--- Records supplied Enclosed Below ---

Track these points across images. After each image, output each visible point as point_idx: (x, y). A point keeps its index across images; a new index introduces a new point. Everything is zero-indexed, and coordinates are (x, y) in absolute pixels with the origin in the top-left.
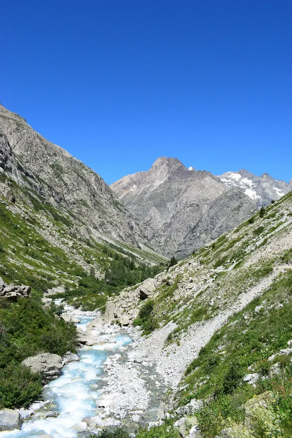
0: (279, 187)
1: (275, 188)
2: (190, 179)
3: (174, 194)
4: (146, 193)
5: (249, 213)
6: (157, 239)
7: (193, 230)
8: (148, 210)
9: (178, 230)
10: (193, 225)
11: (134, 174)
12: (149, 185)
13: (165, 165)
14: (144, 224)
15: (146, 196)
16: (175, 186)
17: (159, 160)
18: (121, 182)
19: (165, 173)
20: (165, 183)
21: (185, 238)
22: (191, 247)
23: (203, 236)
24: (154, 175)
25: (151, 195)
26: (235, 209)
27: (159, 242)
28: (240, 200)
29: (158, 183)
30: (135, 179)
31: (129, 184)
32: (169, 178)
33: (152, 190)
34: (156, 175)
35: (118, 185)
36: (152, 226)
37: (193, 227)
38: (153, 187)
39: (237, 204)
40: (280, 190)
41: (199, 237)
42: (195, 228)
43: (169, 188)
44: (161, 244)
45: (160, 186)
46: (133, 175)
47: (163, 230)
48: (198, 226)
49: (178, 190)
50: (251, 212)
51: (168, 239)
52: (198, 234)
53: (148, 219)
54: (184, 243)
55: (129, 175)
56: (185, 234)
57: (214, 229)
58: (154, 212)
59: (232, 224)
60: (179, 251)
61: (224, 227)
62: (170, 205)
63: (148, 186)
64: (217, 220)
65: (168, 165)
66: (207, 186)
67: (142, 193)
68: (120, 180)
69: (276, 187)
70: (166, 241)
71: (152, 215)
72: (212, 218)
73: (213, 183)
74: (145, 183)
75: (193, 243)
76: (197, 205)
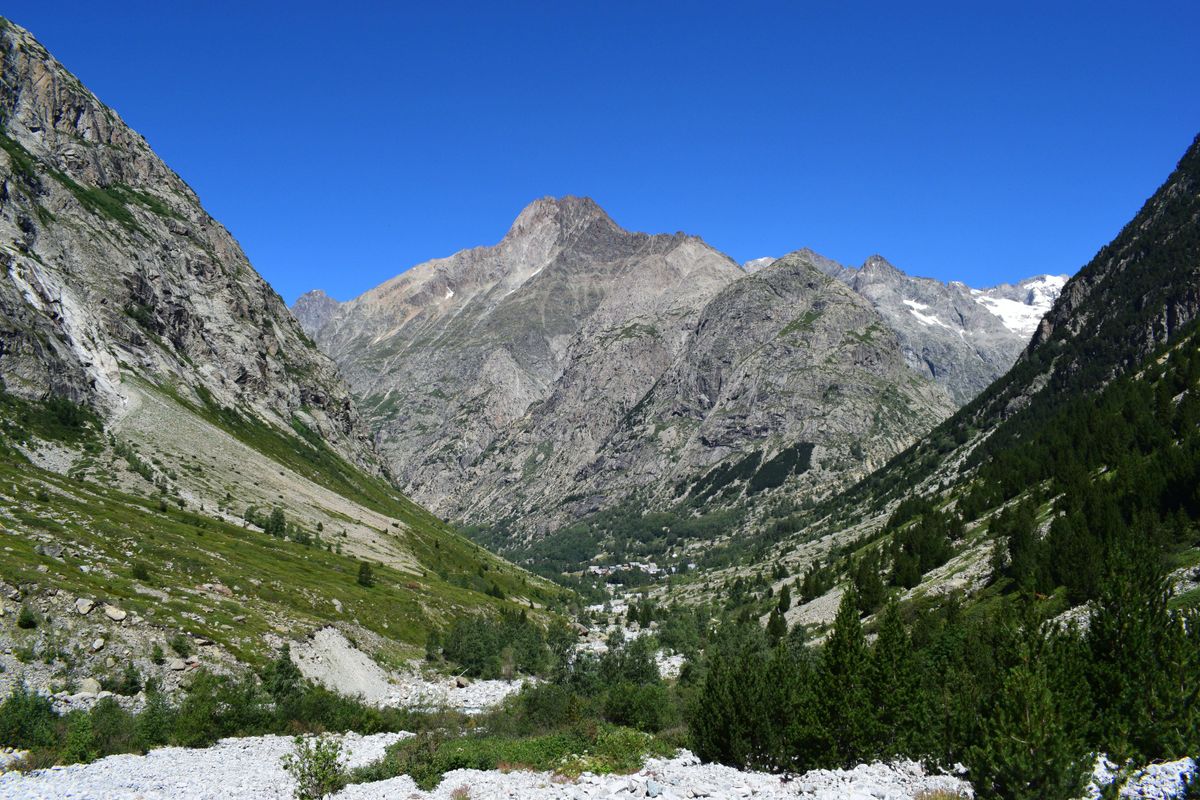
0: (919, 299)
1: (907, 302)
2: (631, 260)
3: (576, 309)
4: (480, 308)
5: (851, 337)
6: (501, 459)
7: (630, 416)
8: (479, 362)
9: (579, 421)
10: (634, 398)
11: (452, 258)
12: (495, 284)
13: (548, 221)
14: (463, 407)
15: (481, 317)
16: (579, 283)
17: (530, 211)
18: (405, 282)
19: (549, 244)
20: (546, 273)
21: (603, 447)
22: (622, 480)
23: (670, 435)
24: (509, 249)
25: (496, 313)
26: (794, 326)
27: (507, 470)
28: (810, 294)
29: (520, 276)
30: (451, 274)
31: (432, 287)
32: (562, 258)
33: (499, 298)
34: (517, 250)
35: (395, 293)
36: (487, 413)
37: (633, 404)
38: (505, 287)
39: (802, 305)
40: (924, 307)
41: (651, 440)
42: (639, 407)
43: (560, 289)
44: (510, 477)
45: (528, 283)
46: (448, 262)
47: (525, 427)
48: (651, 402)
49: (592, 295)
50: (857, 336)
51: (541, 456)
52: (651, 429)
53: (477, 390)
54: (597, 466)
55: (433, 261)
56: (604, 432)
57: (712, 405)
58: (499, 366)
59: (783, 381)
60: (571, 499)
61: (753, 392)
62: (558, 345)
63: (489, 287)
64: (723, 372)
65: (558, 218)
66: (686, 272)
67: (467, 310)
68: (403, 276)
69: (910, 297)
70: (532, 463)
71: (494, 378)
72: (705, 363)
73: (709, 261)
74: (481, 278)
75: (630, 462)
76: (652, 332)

--- End of Enclosed Records supplied ---
--- Records supplied Enclosed Below ---

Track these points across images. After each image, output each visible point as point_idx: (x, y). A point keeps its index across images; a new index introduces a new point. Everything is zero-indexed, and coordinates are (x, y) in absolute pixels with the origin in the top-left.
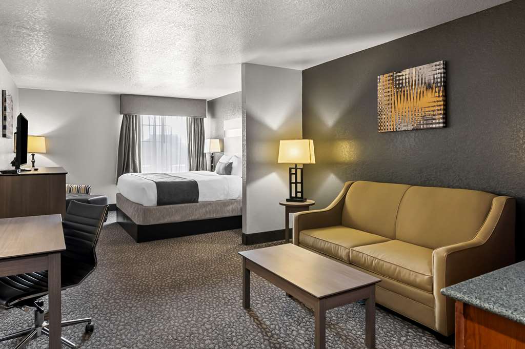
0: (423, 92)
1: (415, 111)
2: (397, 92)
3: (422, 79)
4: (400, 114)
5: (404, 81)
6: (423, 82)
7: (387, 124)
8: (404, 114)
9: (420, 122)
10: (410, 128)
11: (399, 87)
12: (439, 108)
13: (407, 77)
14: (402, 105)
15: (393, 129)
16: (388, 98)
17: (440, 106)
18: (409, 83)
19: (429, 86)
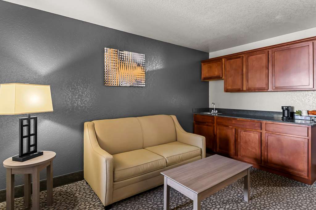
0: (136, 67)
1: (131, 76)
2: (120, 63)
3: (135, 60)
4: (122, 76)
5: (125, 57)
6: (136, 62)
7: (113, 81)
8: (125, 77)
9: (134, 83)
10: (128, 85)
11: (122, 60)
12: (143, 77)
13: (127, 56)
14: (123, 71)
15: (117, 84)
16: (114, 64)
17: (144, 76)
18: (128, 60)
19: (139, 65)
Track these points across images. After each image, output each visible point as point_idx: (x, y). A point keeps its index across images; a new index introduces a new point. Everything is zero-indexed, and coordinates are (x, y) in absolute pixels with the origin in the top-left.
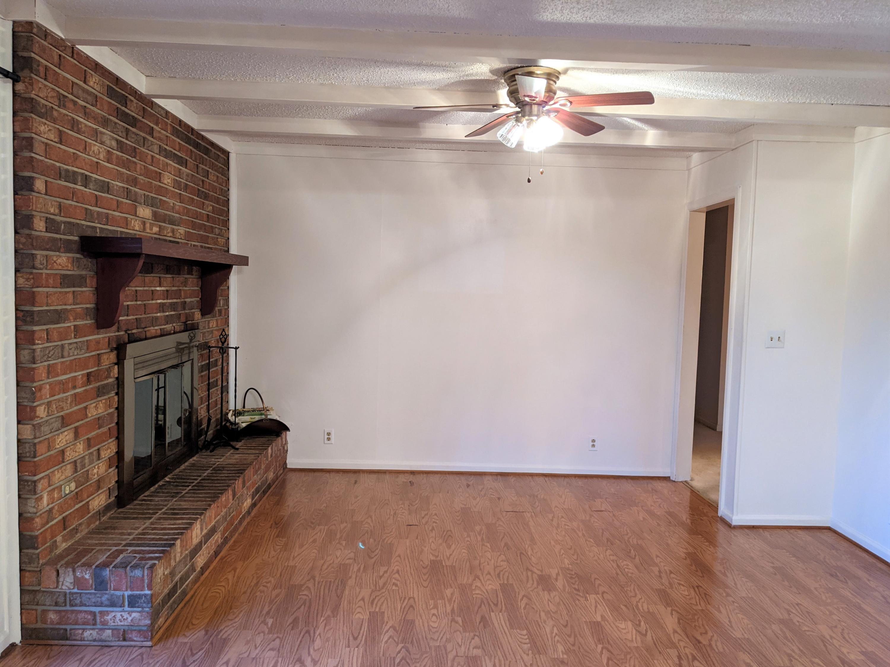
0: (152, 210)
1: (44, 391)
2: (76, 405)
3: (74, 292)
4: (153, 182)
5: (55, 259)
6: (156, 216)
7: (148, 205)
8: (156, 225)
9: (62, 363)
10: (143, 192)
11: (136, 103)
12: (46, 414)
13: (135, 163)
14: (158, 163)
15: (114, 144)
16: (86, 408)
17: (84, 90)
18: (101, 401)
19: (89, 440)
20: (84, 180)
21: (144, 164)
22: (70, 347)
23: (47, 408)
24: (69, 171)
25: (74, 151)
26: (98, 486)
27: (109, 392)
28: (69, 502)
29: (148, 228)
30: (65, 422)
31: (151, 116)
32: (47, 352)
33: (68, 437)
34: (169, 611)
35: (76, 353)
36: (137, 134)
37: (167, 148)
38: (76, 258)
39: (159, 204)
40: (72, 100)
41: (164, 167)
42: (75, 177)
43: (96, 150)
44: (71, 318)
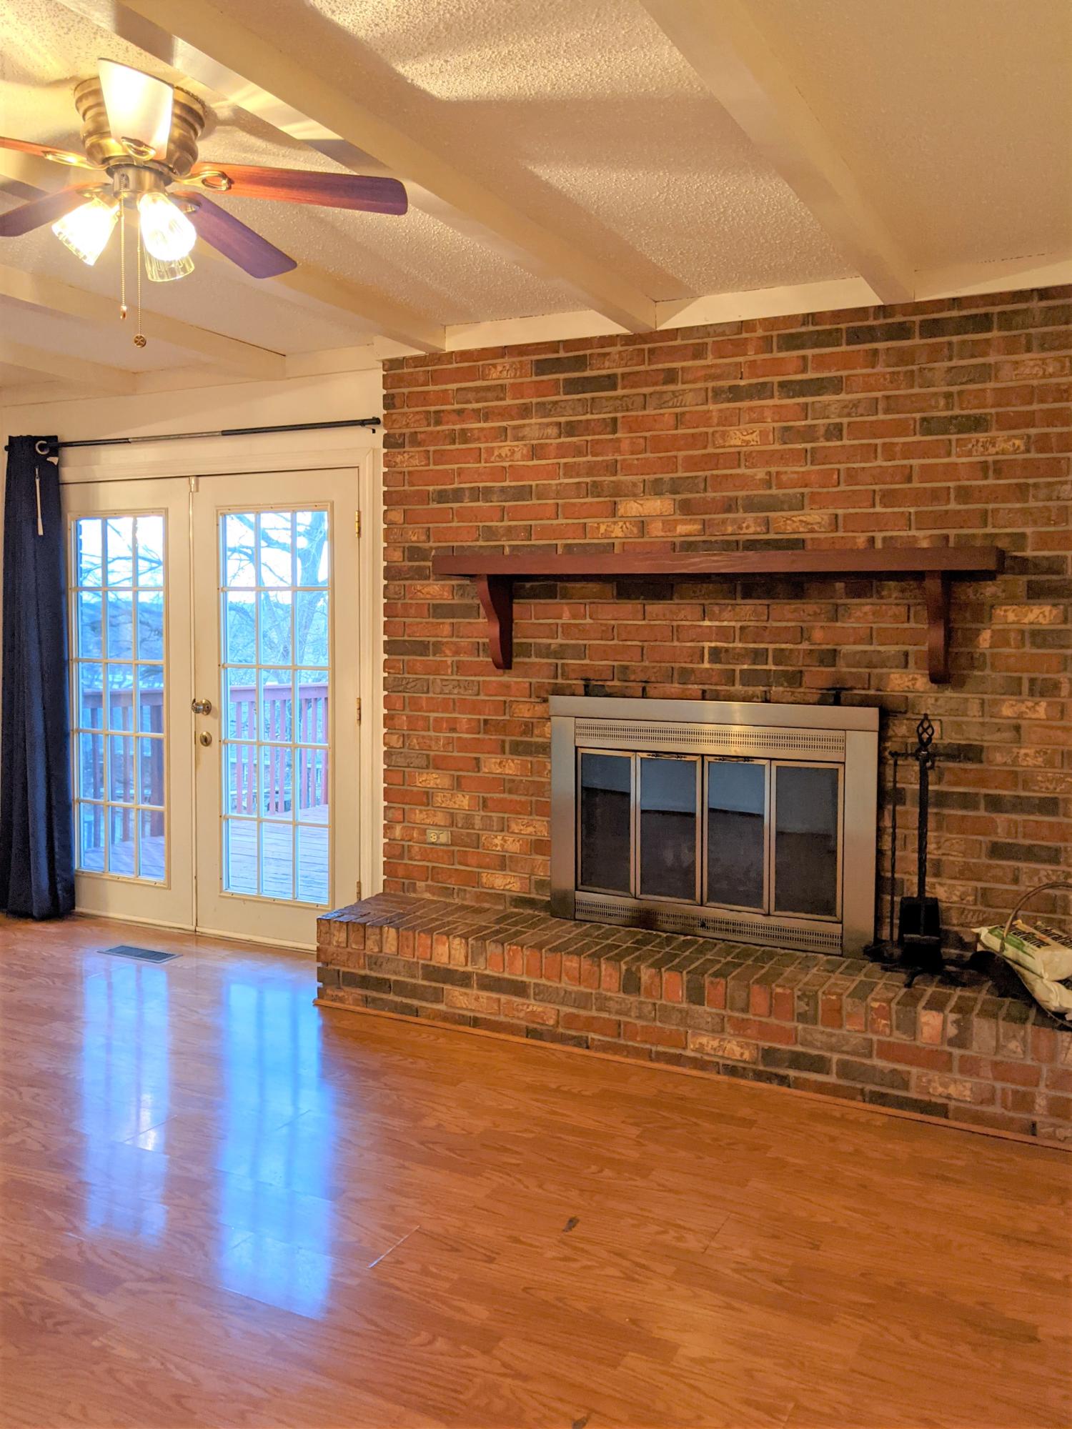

--- End of Enclosed Records supplied ---

• _What is required_
Look above for the line with "19: (165, 173)" and the line with "37: (193, 227)"; transcribe both and all lines in between, exactly, and nothing else.

• _Finished task_
19: (165, 173)
20: (165, 183)
21: (185, 238)
22: (191, 247)
23: (203, 236)
24: (154, 175)
25: (151, 195)
26: (235, 209)
27: (159, 242)
28: (240, 200)
29: (158, 183)
30: (135, 179)
31: (129, 184)
32: (169, 178)
33: (152, 190)
34: (156, 175)
35: (118, 185)
36: (152, 226)
37: (193, 227)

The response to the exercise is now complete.